In fact, the biodegradable bags that had been left underwater in a marina could still hold a full load of groceries. Even standard plastic bags can’t be recycled from your home recycling bin, so most end up in landfill or are swept away by water or wind, becoming litter.

Biodegradable and compostable bags are meant to solve these problems, but the study indicates that’s not the case so far.

How much do biodegradable bags cost compared to plastic bags?

Bioplastics are also relatively expensive; they can be 20 to 50 per cent more costly than comparable materials because of the complex process used to convert corn or sugarcane into the building blocks for them. However, prices are coming down as researchers and companies develop more efficient and eco-friendly strategies for producing bioplastics.

What are some biodegradable plastic bag manufacturers?

Manufacturers of plastic bags generate a lot of revenue. Here are some of them with their total revenue.

BASF SE – [Revenue US$86 Billion]

BASF EF is the largest chemical producer in the world located in Ludwigshafen, Germany, and comprises joint ventures and subsidiaries in more than 80 countries. BASF has more than 390 production sites in various parts of the world including Europe, America, Asia, and Africa. BASF has been recycling bio-based and biodegradable polymers for more than 30 years. The company offers high-quality, completely compostable bioplastic derived from renewable sources based on sugar and is widely used in organic waste bags, agricultural films, and compostable coffee capsules. 

Eastman Chemical Company – [Revenue US$10 Billion]

Eastman Chemical Company is a US-based chemical company headquartered in Kingsport, Tennessee. The company has launched a cellulose-based engineering bioplastic, TREVA that offers high performance and reduced environmental impact. TREVA is chemically resistant, BPA-free, and dimensionally stable. 

Plantic Technologies – [Revenue US$23 Million]

Plantic Technologies is an Australian company focused on developing biodegradable plastics obtained from renewable sources. Plantic has developed a proprietary technology to offer biodegradable and organic alternatives to conventional plastics.


Futamura Group – [Revenue US$1.19 Billion]

Futamura Group is a global leader based in Japan that produces a wide range of plastic films, cellulose films, fibrous casing, activated carbon, and phenolic laminated sheets. Futamura is also focused on providing high-quality specialty products that are ethical and sustainable. The company has recently patterned with Biome Bioplastics to demonstrate a wide of compostable and bio-based multilayer films. 

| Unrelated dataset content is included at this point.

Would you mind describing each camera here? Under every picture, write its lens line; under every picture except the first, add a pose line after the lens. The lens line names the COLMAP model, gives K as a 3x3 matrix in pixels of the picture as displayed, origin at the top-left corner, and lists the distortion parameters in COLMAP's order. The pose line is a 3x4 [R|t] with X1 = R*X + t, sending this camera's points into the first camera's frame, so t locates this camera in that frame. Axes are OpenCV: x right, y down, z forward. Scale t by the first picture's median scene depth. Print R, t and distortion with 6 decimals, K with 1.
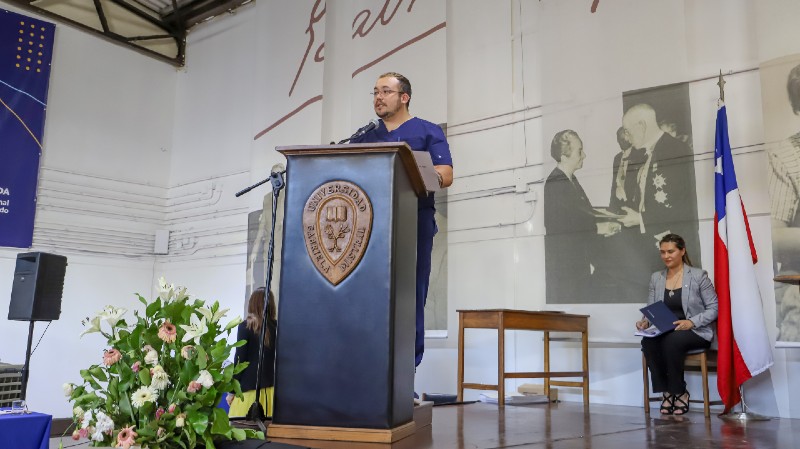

NatureWorks LLC – [Revenue US$1.50 Billion]

NatureWorks LLC is a US-based company located in Minnetonka, that manufactures bioplastics, derived entirely from plant resources such as cornstarch. The company is jointly owned by PTT Global Chemicals and Cargill. Injection molding, foam, 3D printing, films, cards, fibers, and nonwovens are some of the key products offered by NatureWorks. 


These alternative bags aren’t meant to end up as litter in the street or in the natural environment — ideally, they’d all be treated just as manufacturers expect. Biodegradable bags would be landfilled or, in some cases, recycled into new plastics — at least in theory.

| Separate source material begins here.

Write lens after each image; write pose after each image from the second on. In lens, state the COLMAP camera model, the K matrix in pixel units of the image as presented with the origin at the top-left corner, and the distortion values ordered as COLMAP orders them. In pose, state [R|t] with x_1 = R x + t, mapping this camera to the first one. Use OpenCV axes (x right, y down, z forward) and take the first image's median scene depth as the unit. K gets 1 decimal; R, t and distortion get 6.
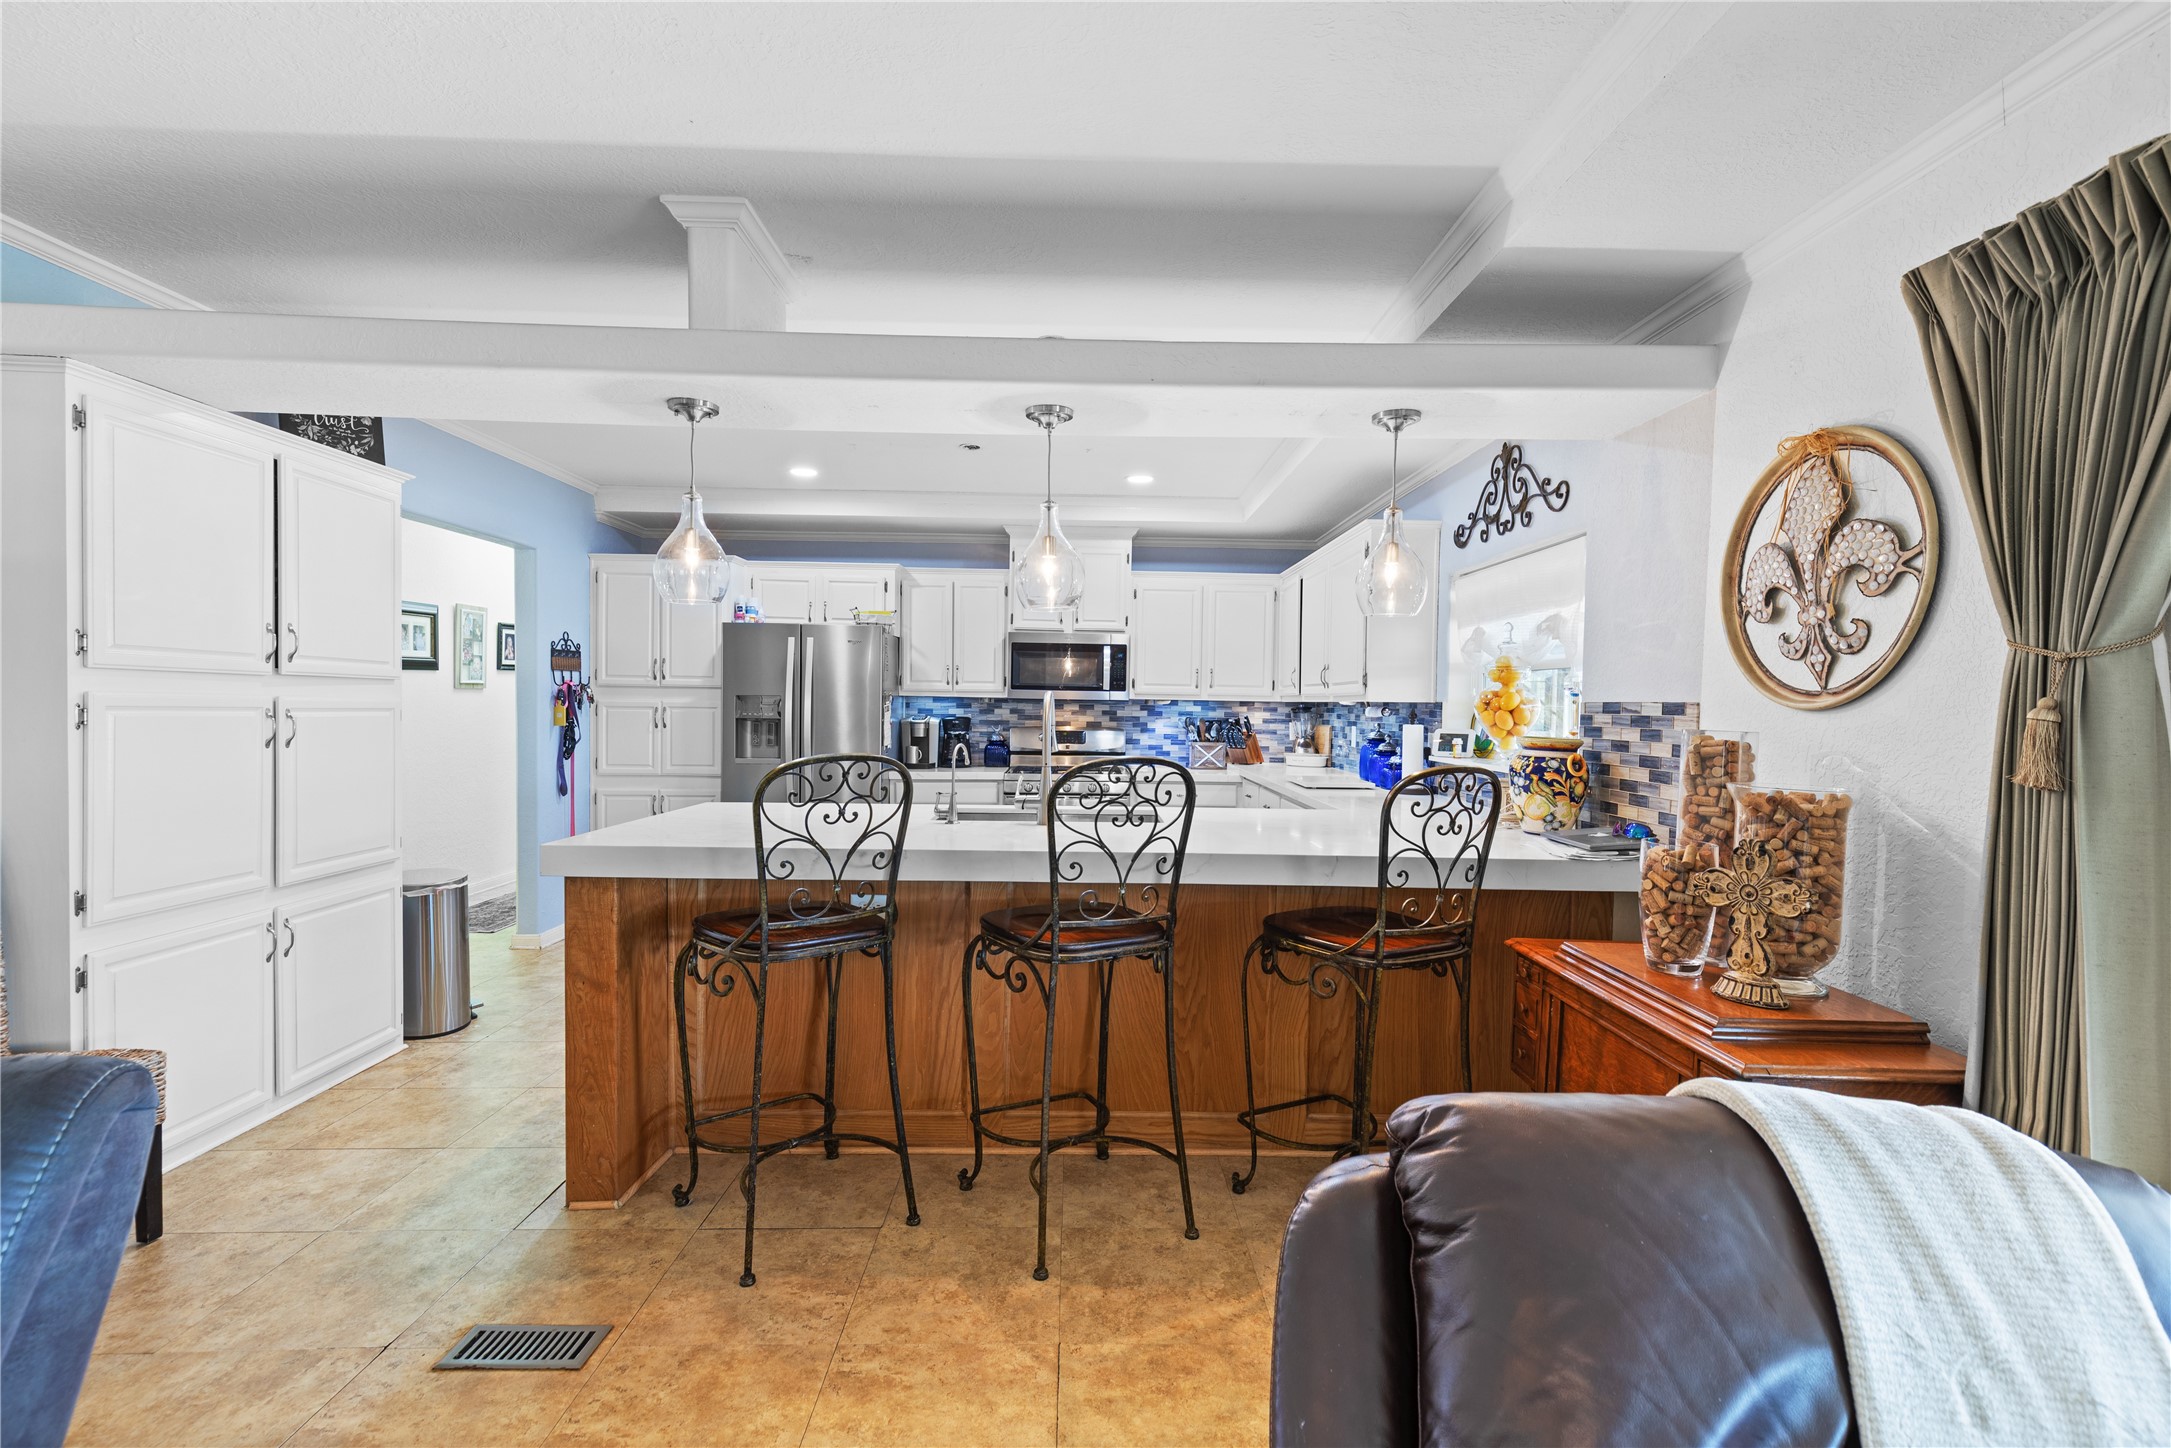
lens RADIAL K [[980.2, 0, 1099.1], [0, 980.2, 710.6], [0, 0, 1]] dist [-0.000687, -0.000548]
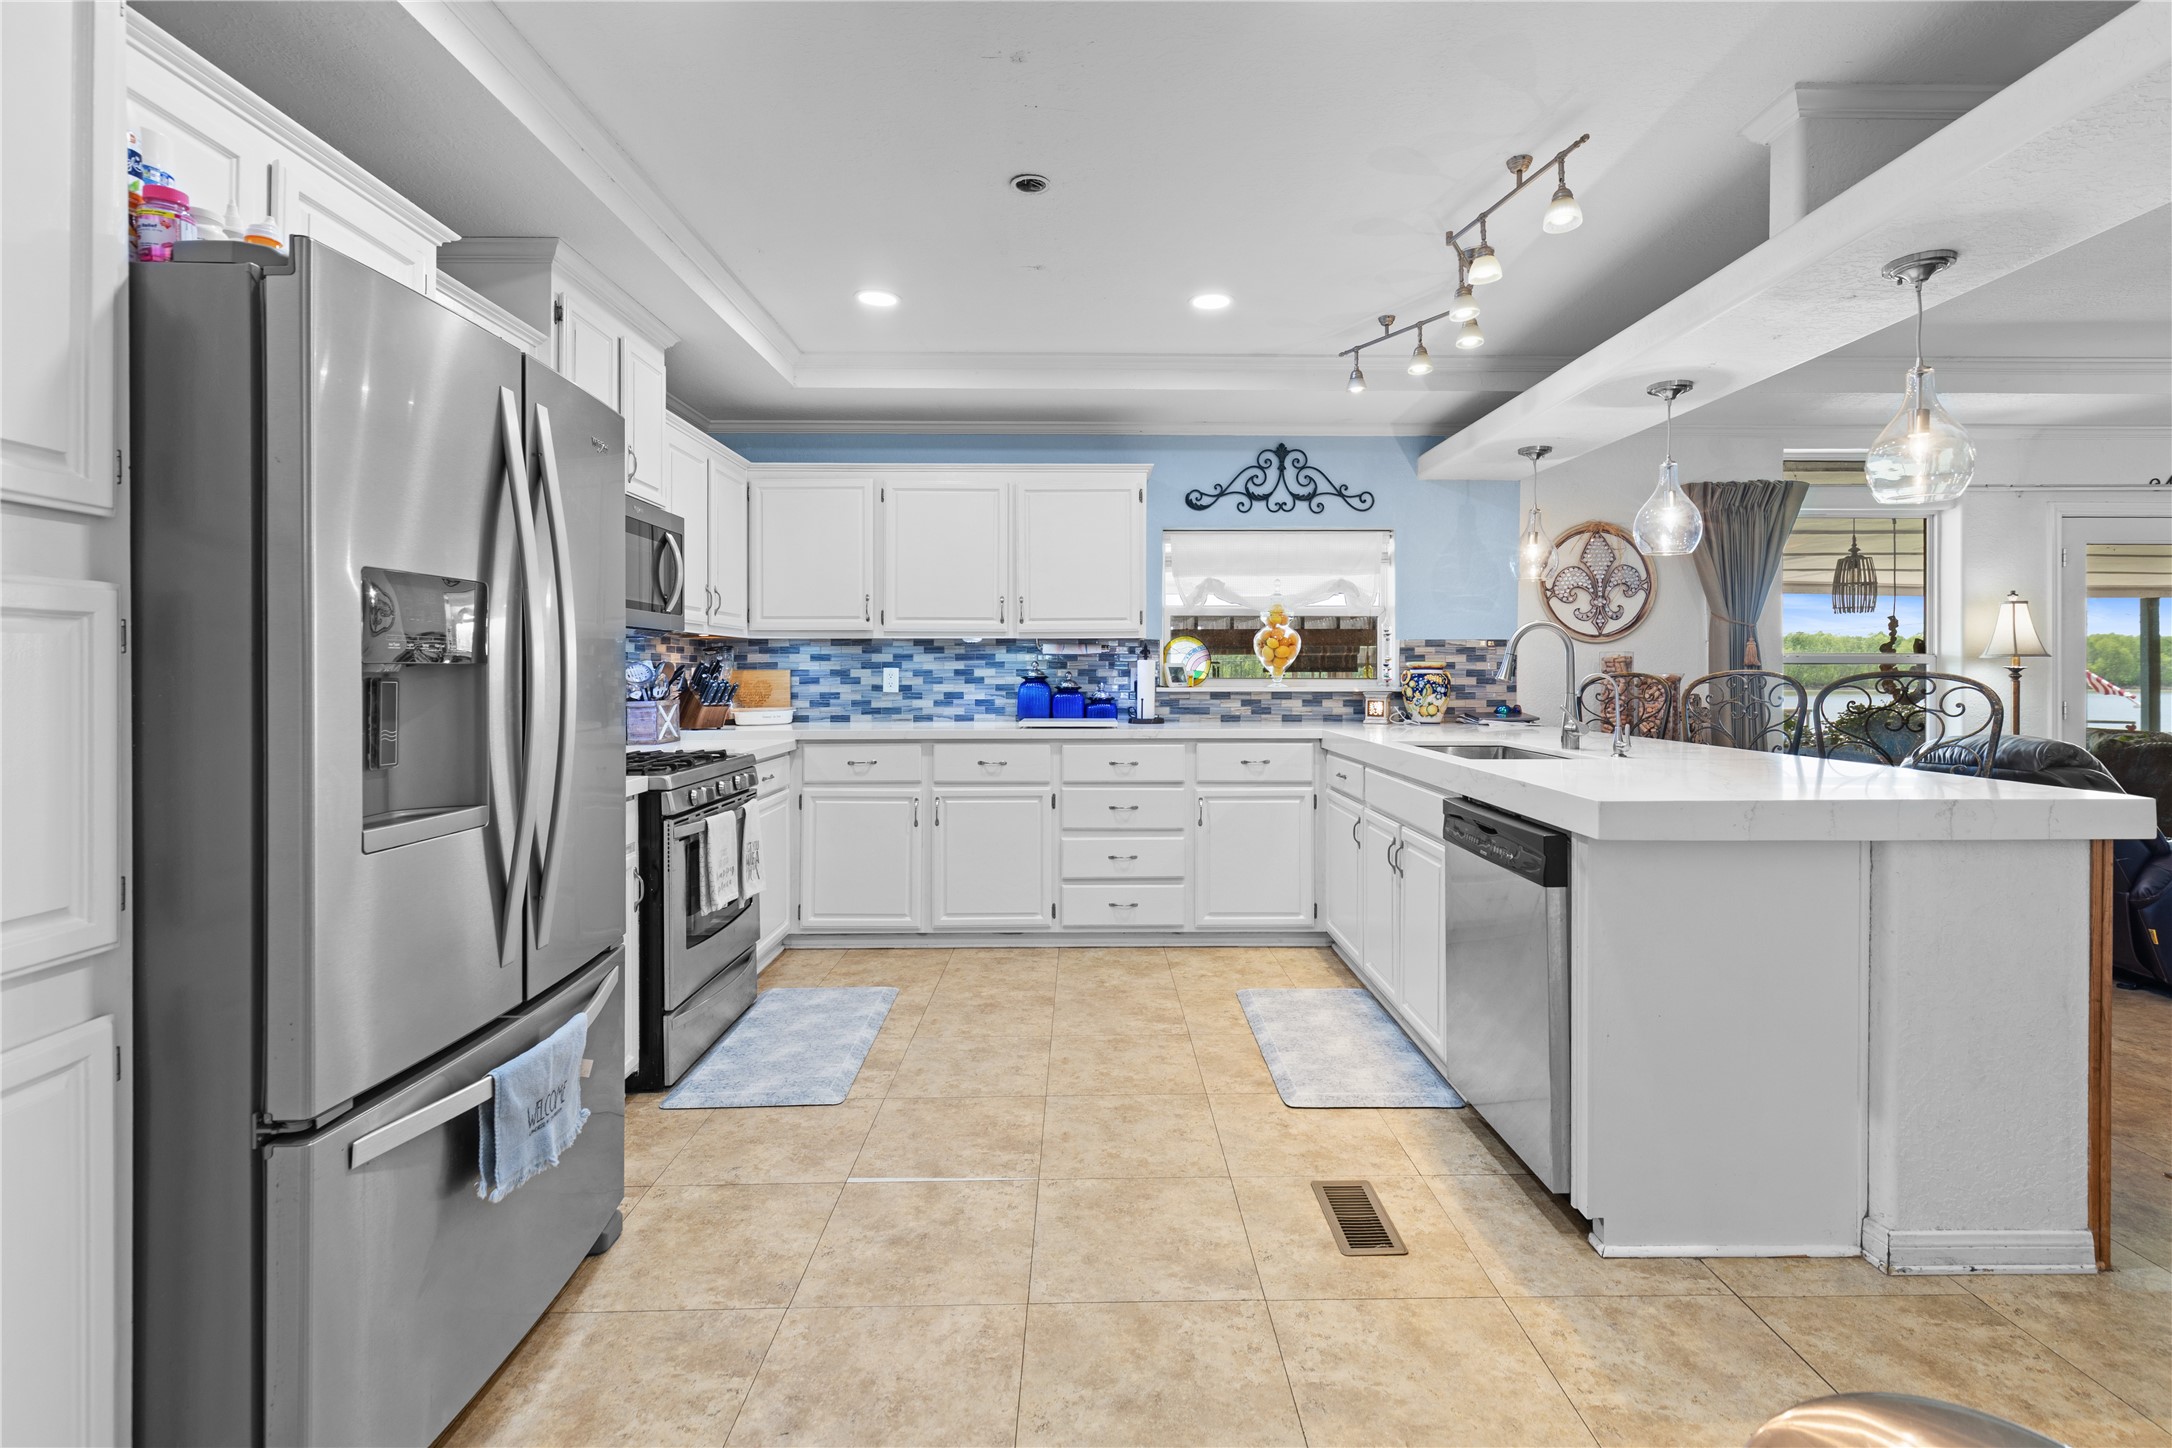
lens RADIAL K [[985.3, 0, 1088.5], [0, 985.3, 695.0], [0, 0, 1]] dist [0.000761, -0.000086]
pose [[0.020614, -0.038388, 0.999050, -0.560918], [0.009419, 0.999226, 0.038200, 0.007569], [-0.999743, 0.008622, 0.020960, 0.747990]]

Biodegradable plastics can’t generally be recycled with other plastics — in fact, they can ruin other batches of recyclable plastic, degrading the product until it becomes unusable.

Meanwhile, the eco-conscious should hope their compostable bags end up in industrial composting facilities where high temperatures and favourable conditions for bacteria and other living things would break them down. Compostable bags in chilly, oxygen-starved landfills can actually be preserved rather than destroyed.

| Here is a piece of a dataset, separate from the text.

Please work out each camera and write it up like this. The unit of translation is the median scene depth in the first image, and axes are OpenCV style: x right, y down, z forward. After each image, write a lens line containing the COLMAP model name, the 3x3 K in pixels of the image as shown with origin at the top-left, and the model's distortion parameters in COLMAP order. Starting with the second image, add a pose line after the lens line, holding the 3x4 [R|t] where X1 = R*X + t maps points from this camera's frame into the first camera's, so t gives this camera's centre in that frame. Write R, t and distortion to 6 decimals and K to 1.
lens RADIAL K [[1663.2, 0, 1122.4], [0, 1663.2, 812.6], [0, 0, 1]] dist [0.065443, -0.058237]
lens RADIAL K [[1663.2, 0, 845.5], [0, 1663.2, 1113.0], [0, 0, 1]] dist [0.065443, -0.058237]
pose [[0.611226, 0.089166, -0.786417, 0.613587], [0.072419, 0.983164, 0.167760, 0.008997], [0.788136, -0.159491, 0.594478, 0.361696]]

These are the real problems. Labels like “biodegradable”, “compostable” or even “recyclable” are theoretical — they don’t reflect the reality of what happens to the materials we throw away or litter into the oceans, and they don’t help people accurately understand how to get rid of them.

Some simple solutions might help. Standardised products, made of the same sets of materials, could streamline our waste management systems and allow much more of our waste to be profitably recycled.